**Exercise:**
Whichever lines of the entries hold the word "economy" should be identified and copied.

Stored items
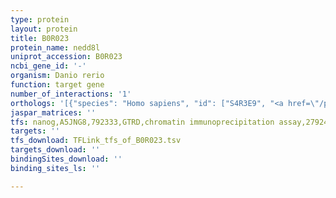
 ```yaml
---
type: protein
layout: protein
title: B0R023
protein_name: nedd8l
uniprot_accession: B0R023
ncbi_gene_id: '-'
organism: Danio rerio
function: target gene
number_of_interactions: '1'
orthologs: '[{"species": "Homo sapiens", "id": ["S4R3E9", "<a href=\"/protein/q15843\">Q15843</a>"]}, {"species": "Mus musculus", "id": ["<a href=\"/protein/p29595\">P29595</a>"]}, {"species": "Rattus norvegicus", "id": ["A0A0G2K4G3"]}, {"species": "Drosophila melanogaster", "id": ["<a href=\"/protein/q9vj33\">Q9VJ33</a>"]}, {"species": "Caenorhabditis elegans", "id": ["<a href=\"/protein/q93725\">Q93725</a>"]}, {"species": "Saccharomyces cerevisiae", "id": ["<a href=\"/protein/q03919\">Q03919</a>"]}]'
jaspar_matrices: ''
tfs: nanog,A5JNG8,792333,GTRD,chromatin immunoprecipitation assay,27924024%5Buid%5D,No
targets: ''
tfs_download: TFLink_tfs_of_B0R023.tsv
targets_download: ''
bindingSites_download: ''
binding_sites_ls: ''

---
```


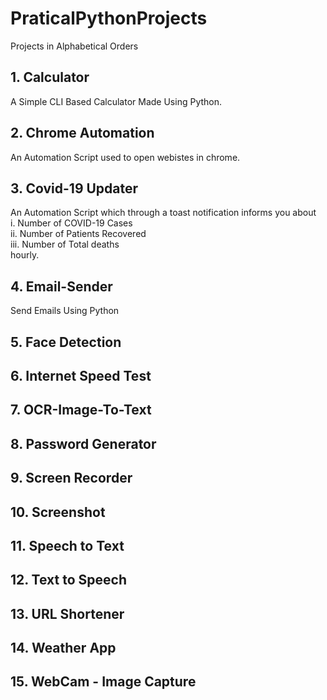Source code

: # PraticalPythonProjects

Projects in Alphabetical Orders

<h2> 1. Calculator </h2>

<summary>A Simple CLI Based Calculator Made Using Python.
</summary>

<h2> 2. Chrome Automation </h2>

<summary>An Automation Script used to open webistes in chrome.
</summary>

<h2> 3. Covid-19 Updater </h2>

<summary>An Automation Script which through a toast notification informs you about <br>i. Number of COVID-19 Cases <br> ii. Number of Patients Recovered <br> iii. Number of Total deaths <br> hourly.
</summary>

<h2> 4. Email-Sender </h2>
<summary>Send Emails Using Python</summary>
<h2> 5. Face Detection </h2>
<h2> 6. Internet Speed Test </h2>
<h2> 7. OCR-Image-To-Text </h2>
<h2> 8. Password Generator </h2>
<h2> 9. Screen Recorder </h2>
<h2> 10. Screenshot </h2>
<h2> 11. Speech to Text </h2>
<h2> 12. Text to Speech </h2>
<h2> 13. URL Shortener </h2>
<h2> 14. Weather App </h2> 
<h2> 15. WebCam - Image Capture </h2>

---

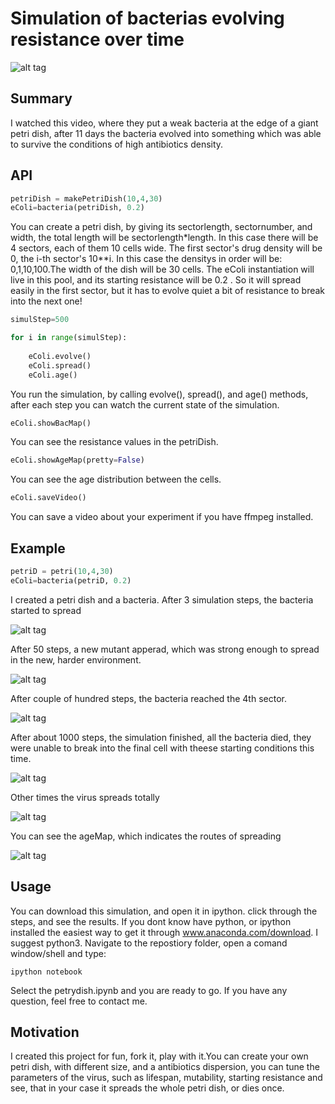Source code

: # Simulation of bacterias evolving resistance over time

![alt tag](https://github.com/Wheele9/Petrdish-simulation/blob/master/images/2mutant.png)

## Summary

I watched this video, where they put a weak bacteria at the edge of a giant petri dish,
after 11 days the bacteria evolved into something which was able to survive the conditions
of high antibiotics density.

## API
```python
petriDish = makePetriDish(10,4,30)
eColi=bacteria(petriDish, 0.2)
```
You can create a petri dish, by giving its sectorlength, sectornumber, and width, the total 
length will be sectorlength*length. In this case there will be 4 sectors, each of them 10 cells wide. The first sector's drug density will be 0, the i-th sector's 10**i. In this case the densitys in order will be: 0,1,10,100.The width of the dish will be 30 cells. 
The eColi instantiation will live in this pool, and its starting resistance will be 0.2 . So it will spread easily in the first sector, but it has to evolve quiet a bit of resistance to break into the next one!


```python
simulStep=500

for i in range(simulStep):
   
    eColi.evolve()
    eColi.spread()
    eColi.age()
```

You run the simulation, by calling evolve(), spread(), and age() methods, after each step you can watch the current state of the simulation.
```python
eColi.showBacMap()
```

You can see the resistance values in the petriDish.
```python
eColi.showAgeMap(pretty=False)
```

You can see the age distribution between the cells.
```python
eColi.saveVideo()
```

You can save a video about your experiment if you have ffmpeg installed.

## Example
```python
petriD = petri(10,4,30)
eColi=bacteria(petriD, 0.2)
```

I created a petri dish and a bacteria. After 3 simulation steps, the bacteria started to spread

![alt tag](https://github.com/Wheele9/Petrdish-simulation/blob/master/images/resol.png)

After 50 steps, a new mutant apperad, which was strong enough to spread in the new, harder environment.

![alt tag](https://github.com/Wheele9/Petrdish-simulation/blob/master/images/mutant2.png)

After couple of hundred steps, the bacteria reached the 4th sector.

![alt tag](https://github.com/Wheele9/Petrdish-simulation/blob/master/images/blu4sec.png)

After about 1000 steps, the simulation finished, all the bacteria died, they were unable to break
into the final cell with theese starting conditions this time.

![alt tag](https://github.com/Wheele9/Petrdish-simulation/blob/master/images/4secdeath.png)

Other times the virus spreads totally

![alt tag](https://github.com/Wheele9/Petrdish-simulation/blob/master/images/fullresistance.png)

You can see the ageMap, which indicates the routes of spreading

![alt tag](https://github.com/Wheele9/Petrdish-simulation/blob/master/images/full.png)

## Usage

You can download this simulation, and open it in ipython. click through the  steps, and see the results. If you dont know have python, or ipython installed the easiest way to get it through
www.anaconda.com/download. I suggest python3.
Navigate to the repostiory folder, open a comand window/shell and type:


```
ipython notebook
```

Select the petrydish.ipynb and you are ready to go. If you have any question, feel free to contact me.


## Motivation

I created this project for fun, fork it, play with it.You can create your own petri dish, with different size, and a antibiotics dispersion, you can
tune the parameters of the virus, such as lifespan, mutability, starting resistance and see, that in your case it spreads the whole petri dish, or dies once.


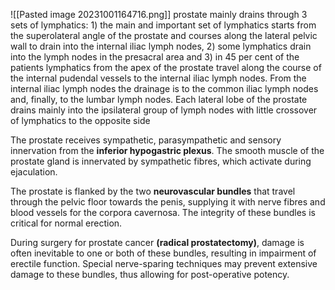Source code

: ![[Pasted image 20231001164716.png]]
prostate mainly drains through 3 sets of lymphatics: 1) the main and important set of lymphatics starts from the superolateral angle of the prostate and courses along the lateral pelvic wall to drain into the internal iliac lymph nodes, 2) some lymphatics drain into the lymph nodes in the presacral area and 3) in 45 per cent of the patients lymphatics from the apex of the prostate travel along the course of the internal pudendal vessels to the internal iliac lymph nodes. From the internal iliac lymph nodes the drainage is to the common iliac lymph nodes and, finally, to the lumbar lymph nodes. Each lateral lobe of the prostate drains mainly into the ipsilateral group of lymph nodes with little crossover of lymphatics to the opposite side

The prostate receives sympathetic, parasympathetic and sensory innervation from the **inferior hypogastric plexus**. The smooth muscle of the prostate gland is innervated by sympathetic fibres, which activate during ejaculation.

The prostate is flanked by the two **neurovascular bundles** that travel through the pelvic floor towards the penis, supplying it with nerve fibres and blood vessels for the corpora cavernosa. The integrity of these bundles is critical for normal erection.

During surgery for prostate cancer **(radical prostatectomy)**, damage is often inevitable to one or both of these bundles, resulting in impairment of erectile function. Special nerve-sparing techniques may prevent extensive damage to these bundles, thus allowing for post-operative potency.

--

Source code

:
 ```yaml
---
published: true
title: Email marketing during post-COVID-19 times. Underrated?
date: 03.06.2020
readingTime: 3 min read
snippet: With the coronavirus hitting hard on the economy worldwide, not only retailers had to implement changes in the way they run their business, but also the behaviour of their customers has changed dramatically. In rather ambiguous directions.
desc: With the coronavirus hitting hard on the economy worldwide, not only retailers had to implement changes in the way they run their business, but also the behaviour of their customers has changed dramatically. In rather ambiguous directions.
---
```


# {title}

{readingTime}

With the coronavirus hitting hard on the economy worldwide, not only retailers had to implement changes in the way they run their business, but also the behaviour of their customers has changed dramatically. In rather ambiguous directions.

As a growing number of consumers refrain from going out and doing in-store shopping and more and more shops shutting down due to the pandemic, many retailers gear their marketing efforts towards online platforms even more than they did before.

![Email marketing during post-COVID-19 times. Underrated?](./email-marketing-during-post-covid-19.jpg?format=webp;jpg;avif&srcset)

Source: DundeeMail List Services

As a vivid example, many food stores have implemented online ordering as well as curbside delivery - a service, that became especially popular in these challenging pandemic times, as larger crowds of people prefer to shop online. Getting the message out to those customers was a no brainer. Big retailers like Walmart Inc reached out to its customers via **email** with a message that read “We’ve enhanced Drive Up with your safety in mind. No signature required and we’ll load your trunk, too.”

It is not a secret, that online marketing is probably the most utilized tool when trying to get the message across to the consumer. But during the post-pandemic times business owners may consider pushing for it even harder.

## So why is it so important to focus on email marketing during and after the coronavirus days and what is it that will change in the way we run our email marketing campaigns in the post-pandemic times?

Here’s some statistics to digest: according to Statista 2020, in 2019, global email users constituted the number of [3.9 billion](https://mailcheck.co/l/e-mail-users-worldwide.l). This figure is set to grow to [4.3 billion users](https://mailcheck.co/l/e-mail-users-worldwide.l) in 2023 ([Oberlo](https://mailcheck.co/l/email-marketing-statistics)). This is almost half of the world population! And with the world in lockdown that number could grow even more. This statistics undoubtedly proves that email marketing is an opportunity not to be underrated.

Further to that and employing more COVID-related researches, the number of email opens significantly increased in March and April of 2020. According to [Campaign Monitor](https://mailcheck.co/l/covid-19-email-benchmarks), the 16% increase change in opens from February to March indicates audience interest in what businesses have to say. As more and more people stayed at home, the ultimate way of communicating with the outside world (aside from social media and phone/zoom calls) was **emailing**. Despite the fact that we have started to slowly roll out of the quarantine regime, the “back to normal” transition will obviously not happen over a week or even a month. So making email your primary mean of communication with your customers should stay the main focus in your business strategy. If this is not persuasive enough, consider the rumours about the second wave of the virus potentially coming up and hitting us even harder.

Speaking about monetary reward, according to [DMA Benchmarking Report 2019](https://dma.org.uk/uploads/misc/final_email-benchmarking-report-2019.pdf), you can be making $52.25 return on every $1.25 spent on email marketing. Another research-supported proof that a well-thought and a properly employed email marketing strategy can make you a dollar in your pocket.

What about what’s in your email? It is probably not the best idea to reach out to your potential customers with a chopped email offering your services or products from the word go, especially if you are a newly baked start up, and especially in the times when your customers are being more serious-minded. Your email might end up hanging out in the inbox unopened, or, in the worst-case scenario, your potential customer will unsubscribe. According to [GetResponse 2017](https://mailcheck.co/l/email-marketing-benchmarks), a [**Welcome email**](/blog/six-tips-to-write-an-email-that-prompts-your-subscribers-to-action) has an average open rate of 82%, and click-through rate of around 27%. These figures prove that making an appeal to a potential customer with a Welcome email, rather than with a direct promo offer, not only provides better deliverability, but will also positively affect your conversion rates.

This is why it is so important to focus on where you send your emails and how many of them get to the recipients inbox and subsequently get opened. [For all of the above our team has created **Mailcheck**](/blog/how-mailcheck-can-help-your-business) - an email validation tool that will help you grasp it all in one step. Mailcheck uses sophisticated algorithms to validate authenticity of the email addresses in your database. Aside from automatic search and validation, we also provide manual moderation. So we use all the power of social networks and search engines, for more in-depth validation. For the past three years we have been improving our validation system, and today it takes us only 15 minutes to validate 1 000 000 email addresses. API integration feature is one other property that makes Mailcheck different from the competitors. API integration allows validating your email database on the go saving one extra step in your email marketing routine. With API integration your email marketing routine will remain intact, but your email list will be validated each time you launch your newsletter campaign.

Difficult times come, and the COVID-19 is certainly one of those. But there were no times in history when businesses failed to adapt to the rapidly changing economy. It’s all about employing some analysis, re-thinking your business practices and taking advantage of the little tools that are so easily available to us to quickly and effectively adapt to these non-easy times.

**Solution to this problem:**
snippet: With the coronavirus hitting hard on the economy worldwide, not only retailers had to implement changes in the way they run their business, but also the behaviour of their customers has changed dramatically. In rather ambiguous directions.
desc: With the coronavirus hitting hard on the economy worldwide, not only retailers had to implement changes in the way they run their business, but also the behaviour of their customers has changed dramatically. In rather ambiguous directions.
With the coronavirus hitting hard on the economy worldwide, not only retailers had to implement changes in the way they run their business, but also the behaviour of their customers has changed dramatically. In rather ambiguous directions.
Difficult times come, and the COVID-19 is certainly one of those. But there were no times in history when businesses failed to adapt to the rapidly changing economy. It’s all about employing some analysis, re-thinking your business practices and taking advantage of the little tools that are so easily available to us to quickly and effectively adapt to these non-easy times.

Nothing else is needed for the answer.